The investiture took place the same year as the Apollo Moon landing, and Tobias Menzies reveals that another key episode will portray the thrilling impact of this new space age on Buckingham Palace. ‘Peter Morgan has taken the angle that Philip gets very absorbed by the heroism of these men, which maybe throws a light on what he hasn’t done with his own life.’

Menzies is, of course, referring to Philip’s unfulfilled desire to continue his swashbuckling naval career, ended prematurely by the death of King George VI in 1952 and his wife’s ascendancy to the throne aged 25. This sacrifice and the fissures it caused in the couple’s marriage is an enduring theme carried over from the first two series.

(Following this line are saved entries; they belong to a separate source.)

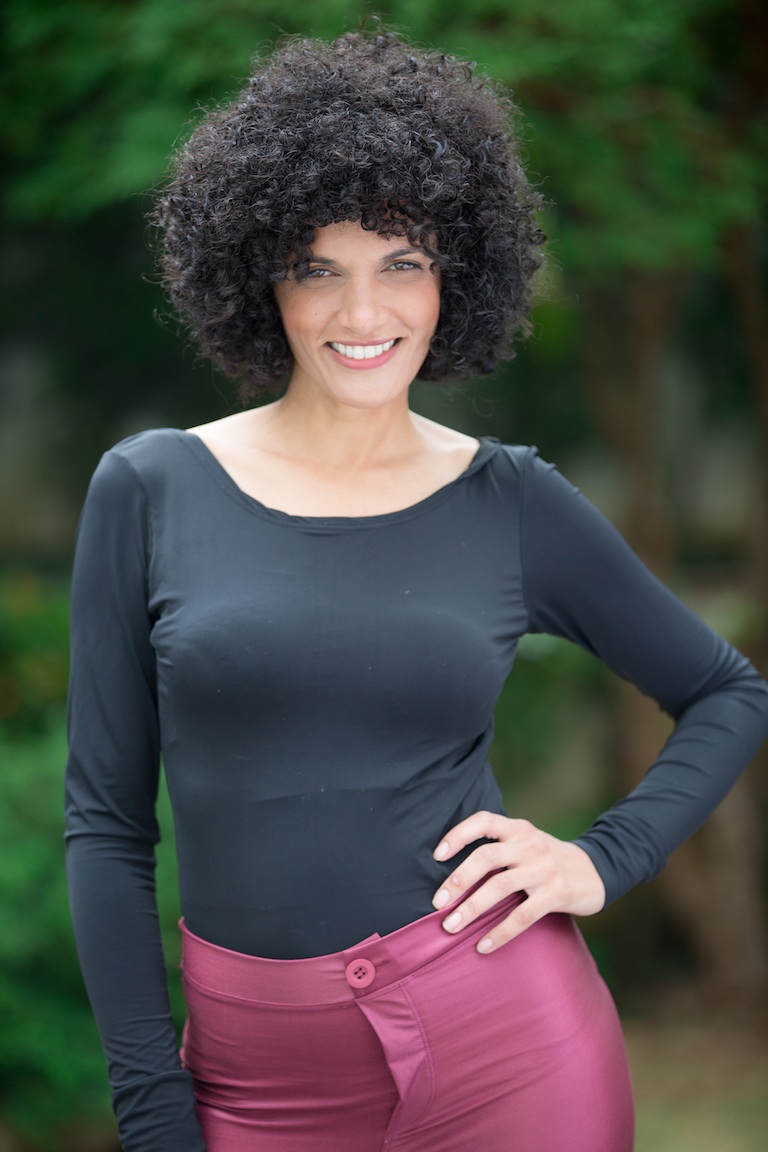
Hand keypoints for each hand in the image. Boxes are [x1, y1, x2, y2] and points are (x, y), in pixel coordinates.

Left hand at [431, 811, 605, 953]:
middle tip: (437, 903)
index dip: (458, 834)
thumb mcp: (527, 842)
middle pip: (486, 856)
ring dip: (471, 908)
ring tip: (450, 927)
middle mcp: (530, 845)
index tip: (437, 855)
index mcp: (519, 829)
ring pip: (500, 886)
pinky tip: (483, 946)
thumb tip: (454, 873)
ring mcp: (544, 869)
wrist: (597, 870)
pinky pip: (522, 915)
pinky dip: (500, 932)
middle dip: (458, 880)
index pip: (484, 821)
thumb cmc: (549, 859)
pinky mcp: (557, 894)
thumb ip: (499, 847)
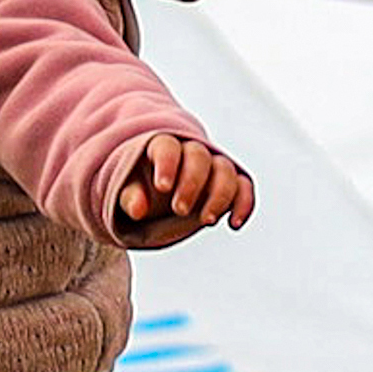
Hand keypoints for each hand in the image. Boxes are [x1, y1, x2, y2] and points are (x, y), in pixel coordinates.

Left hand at [109, 137, 252, 251]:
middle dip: (192, 183)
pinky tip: (233, 224)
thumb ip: (129, 197)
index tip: (162, 187)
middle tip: (179, 210)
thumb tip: (137, 209)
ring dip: (220, 195)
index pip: (168, 147)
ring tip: (206, 221)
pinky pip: (244, 187)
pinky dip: (244, 204)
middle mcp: (190, 152)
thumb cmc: (139, 191)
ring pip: (225, 170)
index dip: (167, 164)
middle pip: (198, 156)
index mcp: (161, 148)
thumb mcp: (128, 194)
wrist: (157, 197)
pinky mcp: (229, 184)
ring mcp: (212, 167)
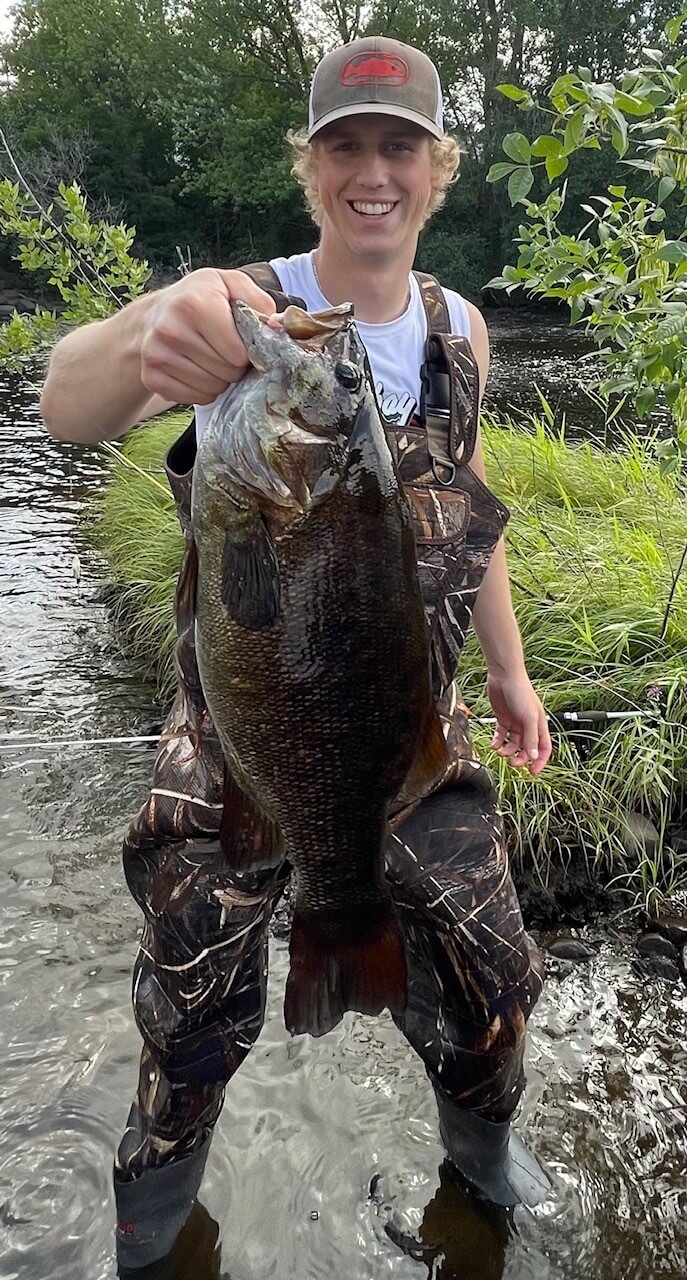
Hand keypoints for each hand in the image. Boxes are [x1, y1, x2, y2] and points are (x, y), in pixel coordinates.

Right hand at [139, 267, 276, 404]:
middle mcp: (171, 329)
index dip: (246, 350)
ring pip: (213, 388)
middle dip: (234, 365)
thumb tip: (278, 328)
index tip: (239, 340)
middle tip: (225, 350)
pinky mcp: (152, 377)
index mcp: (194, 304)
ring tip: (211, 358)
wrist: (156, 314)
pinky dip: (204, 390)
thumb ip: (260, 303)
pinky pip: (196, 398)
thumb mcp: (231, 285)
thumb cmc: (202, 298)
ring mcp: (157, 355)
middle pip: (227, 372)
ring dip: (220, 379)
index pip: (238, 352)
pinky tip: (198, 370)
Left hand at [486, 670, 550, 775]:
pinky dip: (497, 742)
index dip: (540, 761)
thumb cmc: (521, 692)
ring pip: (513, 744)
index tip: (532, 772)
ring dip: (507, 751)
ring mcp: (515, 723)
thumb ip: (531, 737)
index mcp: (539, 725)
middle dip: (520, 758)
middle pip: (527, 749)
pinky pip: (501, 736)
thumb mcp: (529, 717)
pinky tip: (493, 744)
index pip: (544, 748)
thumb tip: (534, 756)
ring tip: (499, 751)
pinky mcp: (503, 719)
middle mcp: (528, 726)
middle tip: (512, 763)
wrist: (504, 676)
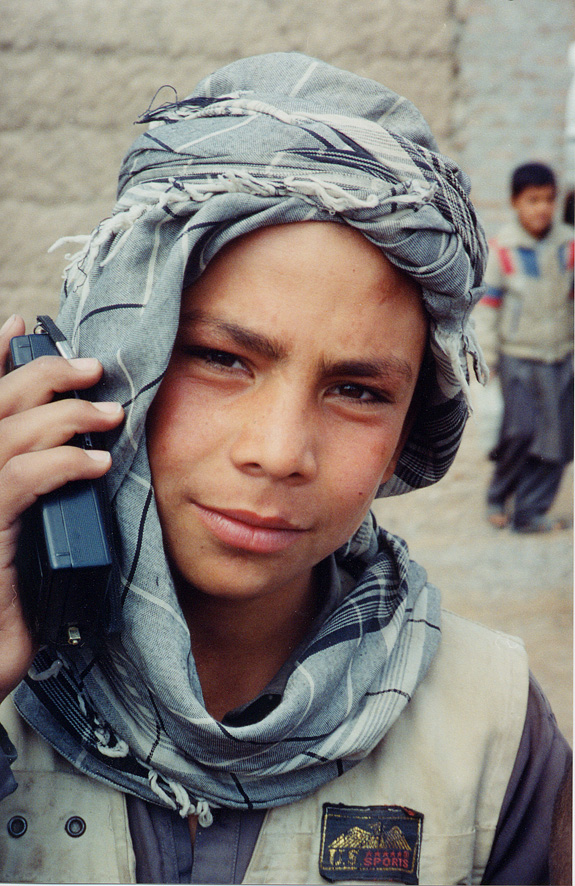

The key character of Diana, Princess of Wales will not be introduced until series four, but series three offers a glimpse of the woman who would both precede and follow her in Prince Charles’s affections, Camilla Parker Bowles. The Duchess of Cornwall is played by Call The Midwife’s Emerald Fennell. ‘I absolutely love Camilla,’ she says, ‘and am very grateful that my teenage years have well prepared me for playing a chain-smoking serial snogger with a pudding-bowl haircut.’

DID YOU KNOW? 

Netflix is launching a new interactive series starring adventure survivalist Bear Grylls, You vs Wild, where the audience makes decisions whether he succeeds or fails

The show’s creators are currently hunting for their Diana, with The Little Drummer Girl actress Florence Pugh, 23, and Bohemian Rhapsody star Lucy Boynton, 25, both the subject of speculation. The Crown’s casting team have spoken of their search for a ‘staggeringly talented young actress’ with a ‘mesmerising range’ to take the character from world-class flirt and fairy-tale bride to troubled self-harmer.

Filming for series four will begin this summer, starting with the election of Margaret Thatcher in 1979, covering the Falklands War and the miners’ strike and ending with Mrs Thatcher’s political demise in 1990. Gillian Anderson, who is in a relationship with Morgan, has already been cast as the Iron Lady.

The promise of Anderson, Colman and the career-defining role of Diana makes series four of The Crown look completely compelling. Almost as compelling in fact, as the real-life family drama it represents.